We're dealing with a matter of public health significance, because acrylamide may present a dietary risk that, we believe, could be prevented or reduced with the help of the new knowledge that our agency and its partners expect to develop. So the issue before us is not only an intriguing scientific challenge, but it is of primary interest to consumers.

That's why we want to outline for you -- and submit it for public comment -- our plan for characterizing and managing the potential health hazard that might be caused by consumption of food containing acrylamide. My colleagues will have a lot to say about acrylamide and our action plan, but in general, this is the issue before us:

Last spring, researchers at the Swedish National Food Administration and Stockholm University analyzed food samples, including several favorite American products, and found that they contained various levels of acrylamide. Their study suggested that acrylamide formation is particularly associated with carbohydrate-rich foods that are oven-baked or fried at high temperatures.

Since then, scientists in Norway, the United Kingdom and Switzerland have come up with similar findings. For example, a meeting of the Food and Agriculture and World Health Organizations in June reported that acrylamide levels in 39 samples of potato chips ranged from less than 1.4 micrograms to 100 micrograms per ounce, with a mean level of 15 micrograms.

Forty-one samples of soft bread contained acrylamide levels between less than 30 micrograms and 162 micrograms per kilogram, which is little more than two one-pound loaves, with a mean level of 50 micrograms. Our own preliminary analysis appears to be in basic agreement with these results.

These are disturbing findings, not so much because of what we know about the chemical -- which is relatively little -- but rather because of we don't know about it.

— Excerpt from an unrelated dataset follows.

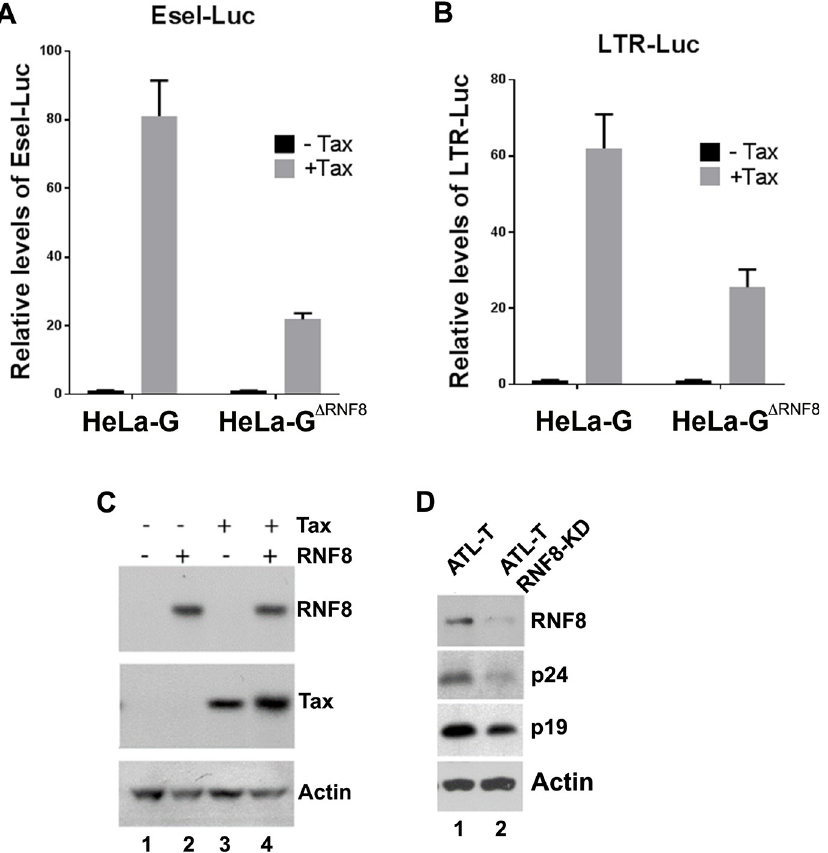
Fig 4. Loss of RNF8 reduces Tax-mediated LTR and NF- κ B activation, and viral protein expression. (A & B) NF- κ B luciferase reporter: E-selectin-Luc (Esel-Luc) or HTLV-1 LTR luciferase reporter: LTR-Luc was transfected into HeLa-G and HeLa-G Δ RNF8 cells in the presence or absence of Tax (50 ng) for 48 hrs. Luciferase activities and fold activation by Tax in RNF8-wildtype and RNF8-null cells were measured and calculated as previously described [15]. (C) Tax expression levels in transfected HeLa-G Δ RNF8 (lane 3) and HeLa-G (lane 4) cells were determined by immunoblotting. Un-transfected cells are included in lanes 1 and 2 as controls. (D) ATL-T and its progeny knocked down for RNF8 expression (ATL-T RNF8-KD) were immunoblotted for RNF8, HTLV-1 capsid and matrix proteins: p24 and p19, and β -actin.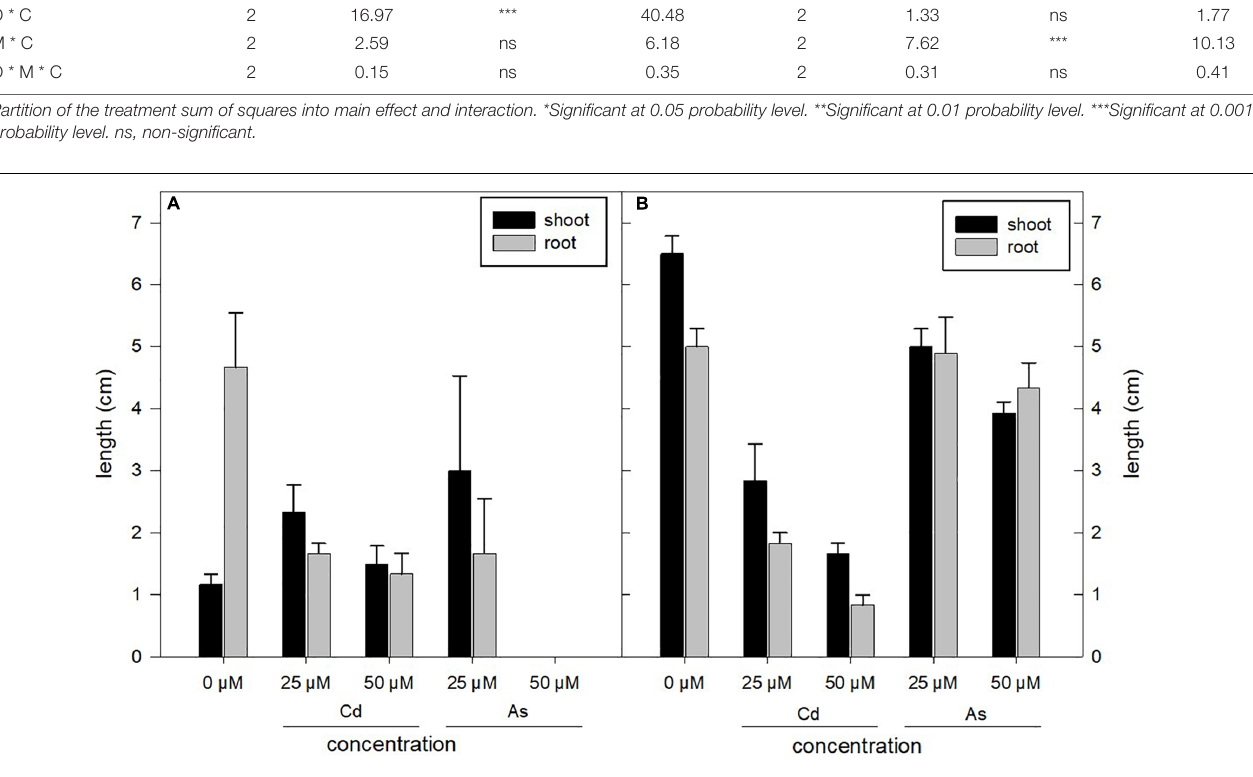
Frontiers in Plant Science |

We know that acrylamide is an organic chemical that is most widely used as a coagulant in water treatment, but has many other industrial uses, including in the production of organic chemicals, dyes, and plastics. We also know -- and have known for some time -- that acrylamide causes or is associated with cancer in laboratory animals.

What we don't know is the answers to the many public health questions that these new findings raise, the most crucial of which is, of course, to what extent -- if any -- acrylamide in food presents a hazard to human health. Epidemiological studies conducted in the past did not show increased cancer risk in people exposed to certain amounts of acrylamide, but the studies were limited in scope, and did not include ingestion of the chemical in food.

We therefore need to investigate whether acrylamide in food is a potential human carcinogen, and whether it is genotoxic -- whether it can cause mutations of germ cells. We need to know in which foods acrylamide occurs; what is the level of exposure for the general population; what is the bioavailability of acrylamide in food; and what are the biomarkers of acrylamide exposure.

And we need to know more about acrylamide formation so that -- if the chemical does prove to pose a risk to humans -- we can suggest how to modify food processing techniques to prevent or reduce the formation of that chemical. This is a big task, and as you will hear in more detail from my colleagues, we're working on it. We're in the process of assessing our consumers' dietary exposure to acrylamide; we're gathering new information about its toxicology; and we are participating in the investigation of how and under what cooking processes acrylamide is formed in food.

We have already developed a method to determine the levels of the chemical in foods, and we are using it to test scores of different products. But as you will hear later in more detail, a great deal has to be done to find scientific answers to the questions about acrylamide that would enable us to accurately measure the risk that chemical may pose to the public health, and, if necessary, try to devise a way or ways of managing it.

Foods rich in carbohydrates are and have been for centuries a robust basis of human diet, and we must make sure that they enhance, and not imperil, human health. This is the ultimate purpose of our action plan. It's an essential goal for the protection of public health, and I take your presence here as a sign that we can count on your help in our efforts to reach it.

Again, thank you for coming. I hope that you will find our presentations both informative and stimulating.